Who, btw, would make an excellent villian or even side-character in an ST: sequel.


Redhairs, I wonder if the Ceti Alpha creature is of the same type but of a slightly different sub-species.
Like ants have different sub-species.

Either that, or they can access the brainstem through more than one means.
 

karas1 5/14/2009 3:54:21 AM

And Harry Mudd was not a movie villian.

I would love to see Harry Mudd or a similar character in a ST movie.  I admit that Mudd's motivation, greed, is something I can understand and therefore I find that character more interesting than yet another vengence crazed psychopath. 

Not being a crazed psychopath myself I find that kind of character hard to understand or empathize with and while seeing such a character is interesting once, when you get to the fifth or sixth time it starts to wear thin.

Kara S

chervil 5/14/2009 11:32:32 AM

 Karas - Sorry, for some reason I failed to notice that you referenced "movie" villians specifically.

I guess the only movie villians ST has had that were not crazed psychopaths were V'Ger and that probe from ST:IV.
But I am not sure if they really count or not as they weren't really intent on destroying anything so much as just making contact.
 

karas1 5/14/2009 12:35:18 PM

V'Ger and the probe from ST IV weren't really villians at all.  They had no evil motives and the fact that their actions killed or endangered people was totally unplanned by them. 

The Borg were doing what the Borg do.

Most of the other ST movies have featured villians who blew up planets and stars and things which killed or threatened to kill billions of people, usually because they were pissed off at some Enterprise crew member, TOS or TNG.  You know, that's getting boring.

thebigiff 5/16/2009 9:09:47 AM

Never a huge fan but I must say I was very pleased with this movie. It has been a while since I came out of a theatre and was not disappointed (see Wolverine) A bit too much of Kirk hanging over the edge of stuff, Spocks head being too big for his body and Kirk landing within a 100 yards of old Spock are my only quams. I hope this franchis does LLAP

chervil 5/17/2009 7:59:59 AM

 I have to admit that when you look at the series, most of the "villians" they encountered really weren't focused on the Federation or the Enterprise and her crew. They just "happened" across them in the normal stream of seeking out "new life and new civilizations".

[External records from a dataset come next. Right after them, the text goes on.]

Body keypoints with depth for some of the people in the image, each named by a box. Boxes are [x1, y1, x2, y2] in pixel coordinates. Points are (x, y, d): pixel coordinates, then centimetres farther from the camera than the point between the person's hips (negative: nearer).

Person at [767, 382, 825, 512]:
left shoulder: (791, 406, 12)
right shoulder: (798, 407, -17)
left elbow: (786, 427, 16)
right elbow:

What really hurts movies these days, is that the quality of writing and special effects on television is so high, that many shows are like mini-movies (under an hour long). 
Simply doubling the length, but following the same formula doesn't really guarantee a success.
When you pay to see something at the theatre, you expect to be wowed, not to see the same stuff you could see for free at home.

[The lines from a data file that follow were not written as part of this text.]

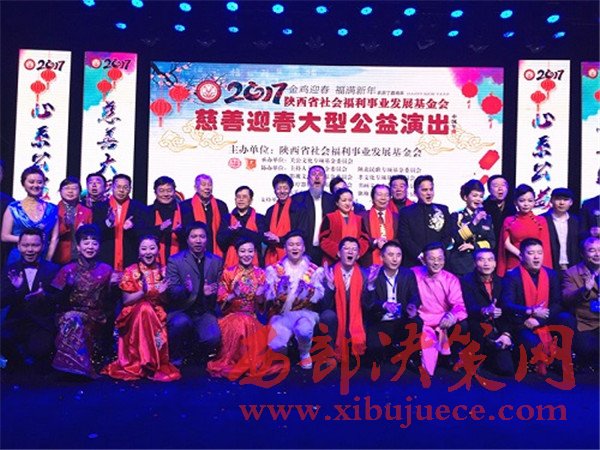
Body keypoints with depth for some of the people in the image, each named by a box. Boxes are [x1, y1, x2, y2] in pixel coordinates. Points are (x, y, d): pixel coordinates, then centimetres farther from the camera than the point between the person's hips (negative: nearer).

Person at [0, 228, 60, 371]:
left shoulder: (54, 269, 0)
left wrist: (45, 296, -25)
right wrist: (15, 288, -19)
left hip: (43, 325, -3)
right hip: (16, 322, 3)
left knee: (38, 350, -29)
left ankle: (41, 367, 10)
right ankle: (16, 363, 8)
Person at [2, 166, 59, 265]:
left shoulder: (52, 209, 4)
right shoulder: (13, 208, 2)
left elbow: (54, 238, 3)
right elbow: (5, 236, 0)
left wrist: (48, 260, -6)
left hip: (42, 260, 1)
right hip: (17, 260, -1)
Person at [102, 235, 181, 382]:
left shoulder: (164, 271, 6)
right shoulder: (131, 271, 1)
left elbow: (166, 302, 8)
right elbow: (126, 300, -2)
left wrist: (162, 293, -14)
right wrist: (143, 291, -18)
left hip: (157, 315, 2)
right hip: (134, 315, -1)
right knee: (145, 308, -33)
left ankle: (155, 363, -20)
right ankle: (146, 363, -28)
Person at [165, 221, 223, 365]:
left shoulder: (217, 261, 7)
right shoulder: (174, 260, 0)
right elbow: (171, 291, -6)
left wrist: (211, 292, -17)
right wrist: (185, 289, -29)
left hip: (205, 312, 2)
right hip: (181, 311, -2)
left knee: (213, 338, -26)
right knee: (181, 322, -35)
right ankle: (175, 357, -5)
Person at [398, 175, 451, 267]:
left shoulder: (443, 210, 13)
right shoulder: (406, 212, 6)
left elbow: (447, 236, 8)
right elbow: (404, 238, -2)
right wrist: (419, 254, -14)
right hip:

However, I think that most filmmakers misunderstand this and think it translates into bigger explosions, bigger baddies and over-the-top everything, rather than just better planning and organization and a great plot that just can't be told in under an hour or in a continuation.
IMHO, this is why many television shows (with some exceptions, natch) that are put on the big screen end up failing.
There winds up being little distinction between what is on the silver screen and what is on the flat screen in terms of content quality. Bigger explosions (etc.) do not make up for a lack of ratcheting the writing and acting up a notch or two.